Records shown:

□ □ □ □

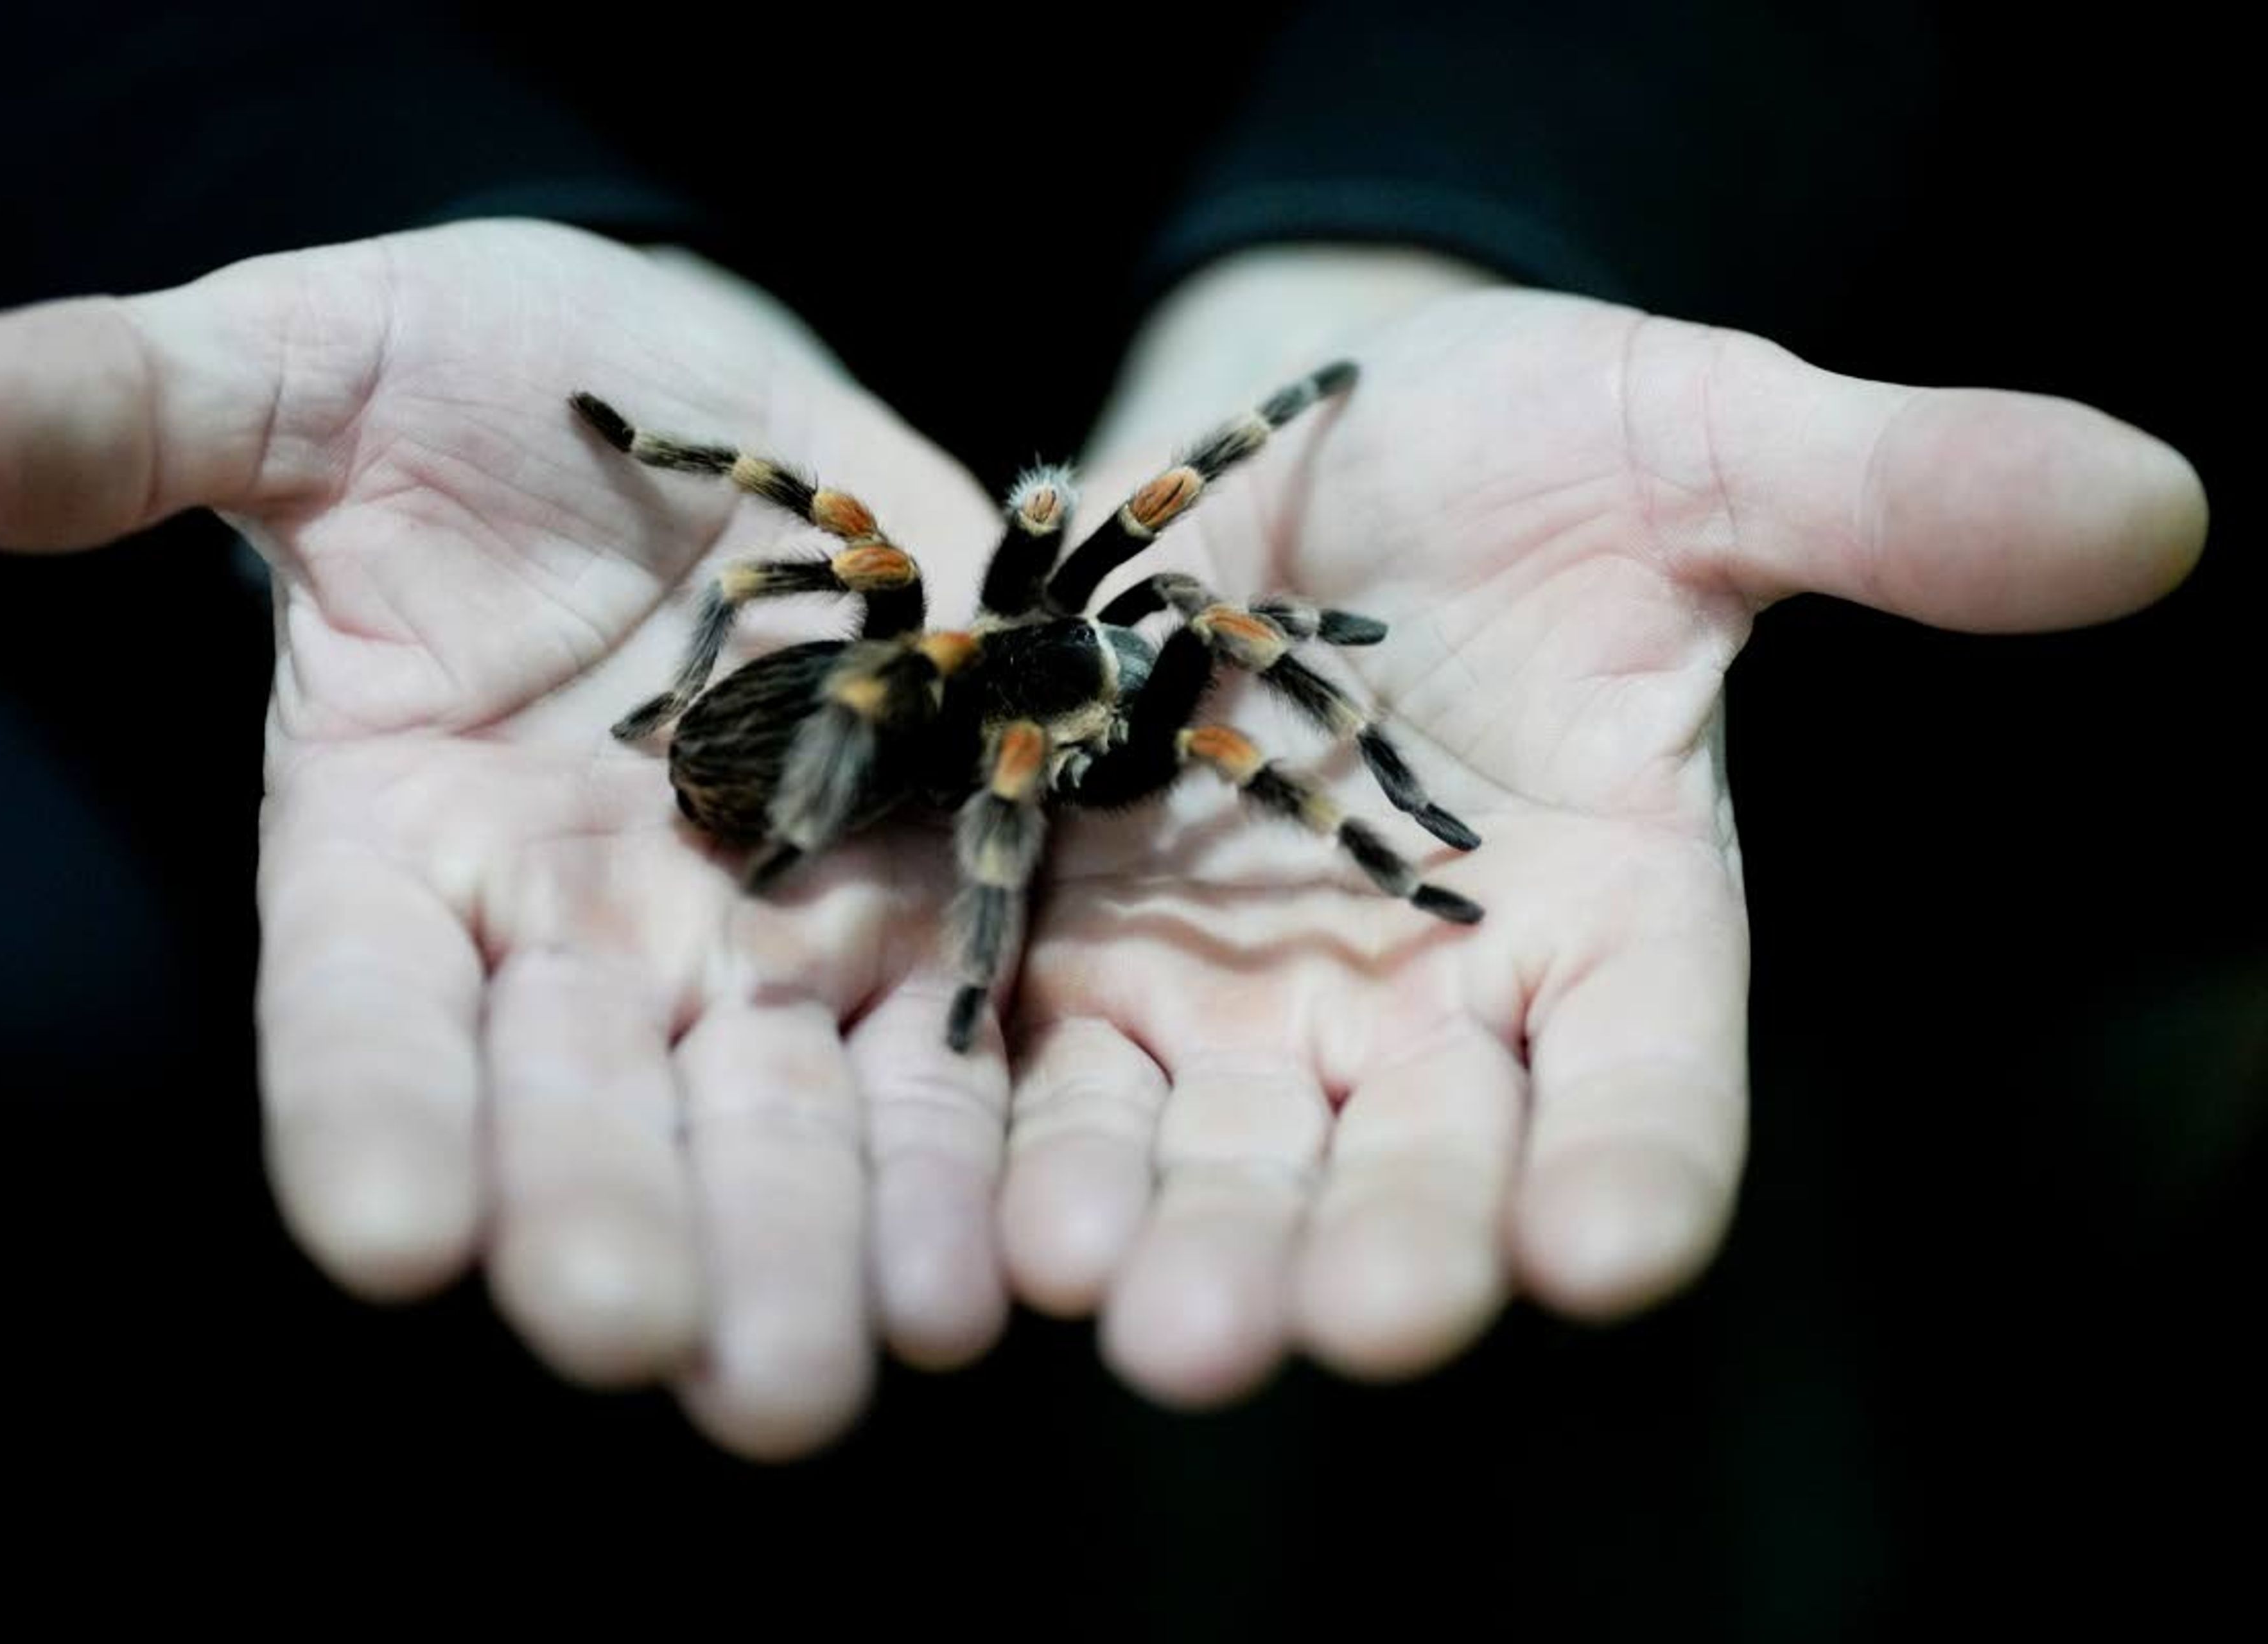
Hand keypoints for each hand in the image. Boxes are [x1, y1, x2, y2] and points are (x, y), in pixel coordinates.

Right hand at [0, 219, 1017, 1458]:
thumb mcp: (322, 367)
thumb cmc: (478, 387)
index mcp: (396, 845)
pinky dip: (968, 1155)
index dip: (367, 1115)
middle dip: (616, 1225)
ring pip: (779, 1121)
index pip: (358, 1011)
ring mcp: (758, 936)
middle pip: (586, 1113)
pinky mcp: (926, 896)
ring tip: (842, 1367)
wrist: (707, 398)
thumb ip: (152, 412)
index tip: (387, 1233)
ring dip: (811, 1245)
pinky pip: (948, 1049)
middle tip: (652, 1343)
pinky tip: (999, 1264)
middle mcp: (574, 938)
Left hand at [998, 249, 2207, 1404]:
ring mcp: (1252, 1003)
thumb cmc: (1528, 449)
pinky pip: (1054, 1084)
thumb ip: (1886, 496)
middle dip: (1384, 1251)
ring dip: (1187, 1240)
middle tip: (1337, 1321)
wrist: (1305, 444)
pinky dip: (1026, 1149)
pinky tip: (992, 1215)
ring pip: (1229, 1163)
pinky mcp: (1085, 964)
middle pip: (1425, 1171)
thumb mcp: (1698, 445)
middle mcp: (1434, 1009)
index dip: (1635, 1167)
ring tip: (1137, 1306)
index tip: (1607, 1249)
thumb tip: (2156, 506)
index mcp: (1613, 922)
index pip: (1649, 1085)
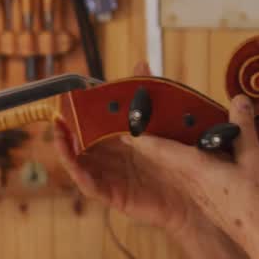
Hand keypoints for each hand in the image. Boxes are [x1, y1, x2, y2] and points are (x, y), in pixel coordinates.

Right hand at [51, 63, 222, 245]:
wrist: (200, 196)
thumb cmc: (184, 161)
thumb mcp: (166, 122)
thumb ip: (150, 95)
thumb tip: (141, 62)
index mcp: (124, 141)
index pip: (95, 124)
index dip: (80, 113)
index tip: (69, 98)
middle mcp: (115, 159)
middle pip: (83, 143)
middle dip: (68, 129)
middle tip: (58, 113)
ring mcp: (113, 178)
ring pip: (80, 164)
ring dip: (66, 150)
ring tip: (59, 133)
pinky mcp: (115, 196)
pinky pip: (91, 186)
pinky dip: (80, 174)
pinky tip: (74, 161)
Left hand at [119, 92, 258, 258]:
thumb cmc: (258, 203)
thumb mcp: (254, 159)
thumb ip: (243, 128)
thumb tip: (239, 99)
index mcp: (195, 169)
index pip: (160, 149)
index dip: (141, 137)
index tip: (123, 125)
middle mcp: (189, 182)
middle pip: (162, 157)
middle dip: (147, 141)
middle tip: (132, 124)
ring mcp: (197, 193)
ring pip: (174, 167)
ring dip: (162, 152)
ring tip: (154, 134)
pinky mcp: (206, 200)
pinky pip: (188, 177)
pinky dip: (182, 163)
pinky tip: (188, 157)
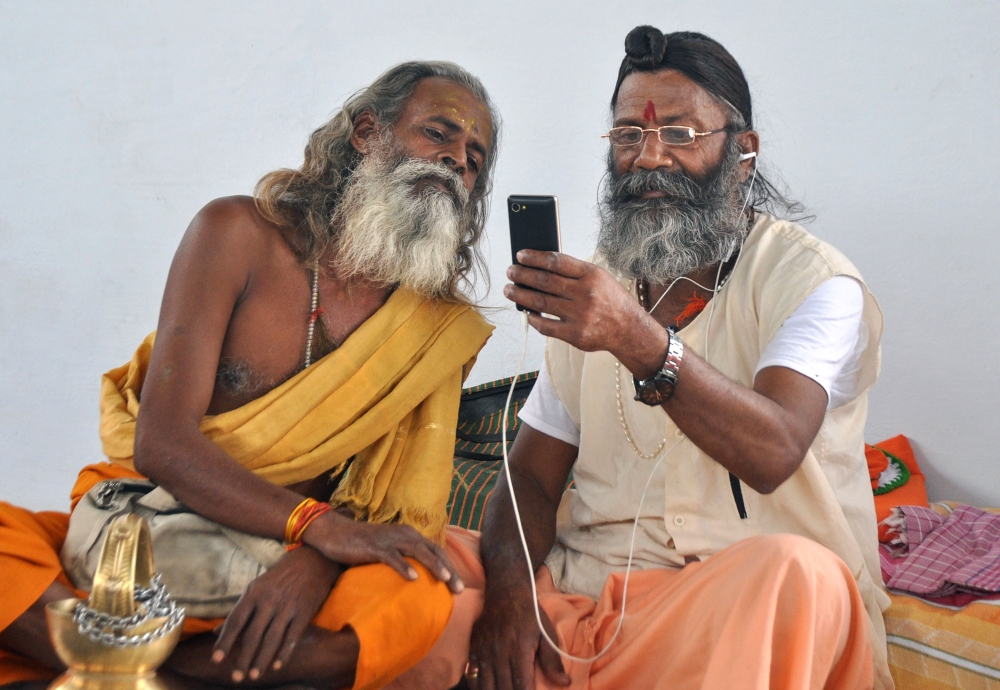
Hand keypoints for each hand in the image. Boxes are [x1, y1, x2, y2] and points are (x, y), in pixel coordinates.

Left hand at [212, 545, 340, 681]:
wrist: (312, 560)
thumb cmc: (280, 577)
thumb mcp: (257, 587)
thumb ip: (239, 610)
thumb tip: (215, 632)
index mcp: (254, 592)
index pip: (235, 621)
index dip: (225, 641)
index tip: (216, 660)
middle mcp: (269, 600)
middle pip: (253, 634)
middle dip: (243, 658)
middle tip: (237, 678)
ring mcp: (287, 606)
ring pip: (272, 639)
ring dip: (262, 660)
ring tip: (254, 675)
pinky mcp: (304, 611)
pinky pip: (292, 636)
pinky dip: (285, 653)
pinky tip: (277, 665)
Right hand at [304, 511, 464, 593]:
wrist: (335, 532)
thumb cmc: (362, 545)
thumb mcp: (388, 549)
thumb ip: (403, 558)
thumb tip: (419, 580)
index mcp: (409, 534)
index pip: (436, 550)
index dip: (450, 566)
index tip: (459, 585)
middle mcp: (403, 534)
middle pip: (432, 551)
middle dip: (448, 569)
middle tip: (459, 590)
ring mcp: (389, 540)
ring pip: (417, 552)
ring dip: (433, 566)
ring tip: (445, 580)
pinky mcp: (374, 547)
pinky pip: (392, 557)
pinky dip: (403, 567)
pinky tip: (413, 578)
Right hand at [468, 591, 569, 689]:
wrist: (506, 591)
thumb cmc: (530, 614)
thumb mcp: (546, 634)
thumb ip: (553, 660)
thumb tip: (565, 683)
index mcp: (520, 650)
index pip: (522, 686)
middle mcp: (499, 653)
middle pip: (503, 689)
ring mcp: (483, 652)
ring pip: (485, 686)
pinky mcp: (473, 649)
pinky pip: (472, 676)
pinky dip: (479, 687)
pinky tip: (488, 688)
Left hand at [504, 250, 668, 378]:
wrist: (629, 329)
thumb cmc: (611, 300)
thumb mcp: (599, 277)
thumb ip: (574, 272)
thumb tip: (540, 266)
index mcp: (591, 275)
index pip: (556, 262)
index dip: (535, 257)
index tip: (520, 256)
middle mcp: (586, 294)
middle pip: (544, 281)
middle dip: (522, 275)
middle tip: (511, 272)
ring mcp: (580, 316)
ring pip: (541, 303)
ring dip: (521, 296)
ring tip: (510, 290)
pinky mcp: (575, 335)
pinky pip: (546, 326)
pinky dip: (533, 318)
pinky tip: (527, 312)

□ □ □ □

What to produce:
There is a run of lines above from the one with "ring dip: (66, 150)" to the one with "index pip: (160, 149)"; print exactly that run, both ends included, and nothing else.

Answer box:
ring dip: (66, 150)
ring tip: (59, 133)
pinky mcp: (115, 196)
pinky pip: (91, 186)
pinky dip: (80, 174)
pinky tip: (74, 161)
Left hand at [119, 92, 258, 258]:
thumb cmc: (258, 203)
thumb mcp: (254, 159)
thumb ip: (243, 128)
thumb tip: (239, 99)
index mcp: (195, 169)
index pip: (160, 149)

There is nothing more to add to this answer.